Christian Funeral Arrangements in the Western World
Burial in a cemetery is the most common course of action. The environment benefits from the preservation of grassland and trees.
The Green Burial Council is an organization promoting “caring for the dead with minimal environmental impact”. In addition to certifying that burial grounds will not degrade an ecosystem, they make the following points about embalming, concrete burial vaults and cremation.
Traditional embalming fluid uses formaldehyde. As reported by the Green Burial Council, this is a carcinogen and therefore threatens the health of embalmers. The Council has approved an alternative product made of “nontoxic and biodegradable essential oils”. It is not clear how long the funeral can be delayed if eco-friendly embalming fluid is used.
Concrete burial vaults require a significant amount of material.
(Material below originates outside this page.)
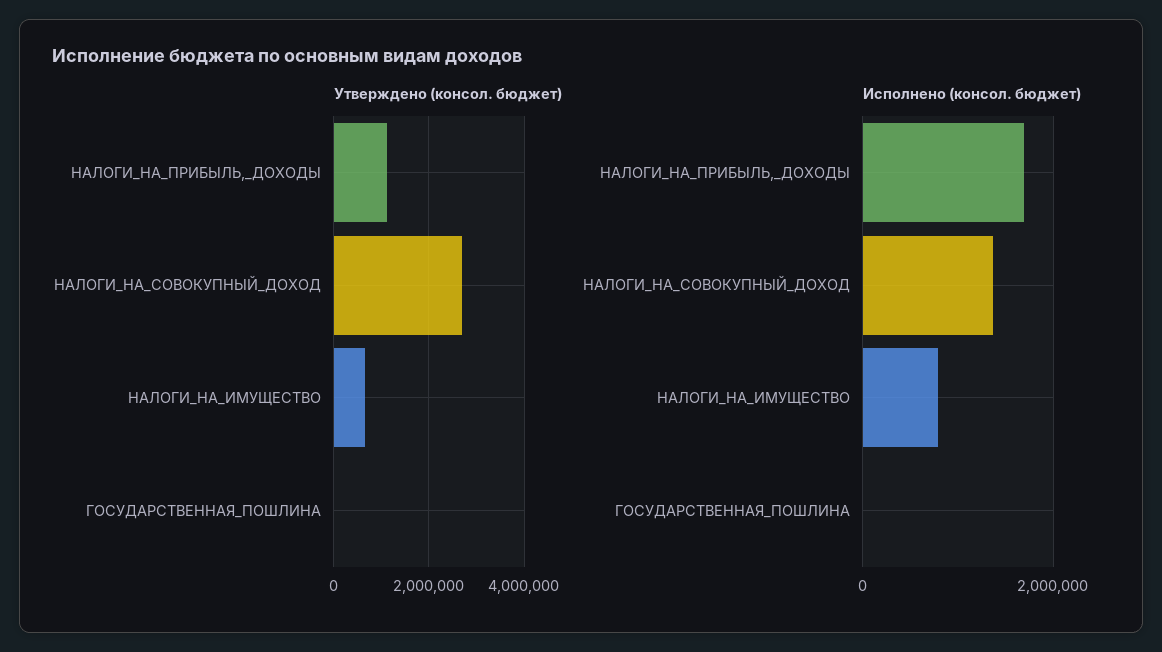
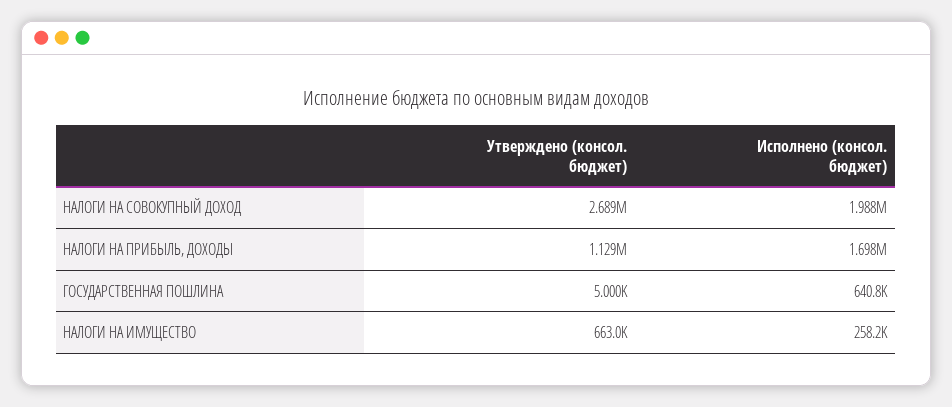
Исполнено (консол. бюджет), НАЛОГИ_НА_СОВОКУПНЫЙ_ДОХОД: 1400000 -> 1988000
Исполнено (консол. бюджет), НАЛОГИ_НА_ИМУЩЕСТВО: 800000 -> 258200
Исполнено (консол. бюджет), ГОСУДАРСТВЕННАЯ_ПОШЛИНА: 0 -> 640800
Both the processing and transportation stages of making concrete result in carbon dioxide emissions. Other methods of burial avoid concrete and are endorsed by the Council.
Alternatives to Cremation in Western Countries
In western countries, the Globe and Mail reports that cremation uses about 92 cubic metres of natural gas. This would heat a Canadian home for about twelve days. Is this an extravagant waste of energy resources or a way to avoid tying up a patch of land for years?
Two alternatives to cremation are resomation and promession: each will turn a body into powder suitable for an urn. Resomation uses an alkaline chemical; promession uses freeze-drying with liquid nitrogen and then ultrasonic vibration – this would seem to have the smallest environmental impact.
Hindu Cremation or Burial in India
In the Hindu faith, a funeral is the final ritual to dispose of a body after death. A samskara is a “rite of passage and transformation”. At least one unique samskara deals with each of conception, birth, naming and marriage. The funeral samskara refines the material body by turning it into ashes or consigning it to the earth. Meanwhile, the soul is liberated for its next birth.
While burial is an option for Hindus, cremation is preferred. In India, a traditional Hindu cremation requires about a half-tonne (500kg or 1,100 pounds) of wood for an open pyre. A “green cremation” in a more enclosed bier uses about one-third that much wood. However, this type of facility is not available everywhere.
India has recognized the environmental impact of cremation, which uses some 50 million trees annually. Afterward, the bones are placed in the holy Ganges river.
A Parsi Funeral in India
Parsi (Zoroastrian) funeral arrangements in India involve laying the corpse on a marble slab in a Tower of Silence. There, vultures and the sun dispose of the flesh of the deceased. However, those vultures are nearly extinct because of eating cattle that has been treated by a specific drug. A proposed alternative is to use solar concentrators to raise the temperature at the slabs, and thereby reducing the time before the corpse is ready for its final burial. Religious concerns and, perhaps, financial costs may have delayed this plan.
Planning a Green Death
Anyone can minimize his or her final impact on the environment with carefully planned funeral arrangements.
Gary May, Globe and Mail, “The Green Final Frontier: Eco-burial“, published March 3, 2010, referenced Nov. 13, 2010.
David M. Knipe, Hindu Gateway, “The Journey of a Lifebody“, published 1991, referenced Nov. 13, 2010.
Manipadma Jena, IPS News, “‘Green Cremation’ Gets A Second Look“, published July 12, 2010, referenced Nov. 13, 2010.
Jason Overdorf, Parsi Khabar, “Shrinking flocks of vultures spoil ancient culture’s funeral rituals“, referenced Nov. 13, 2010.
Green Burial Council, “FAQs and Fictions“, referenced Nov. 13, 2010.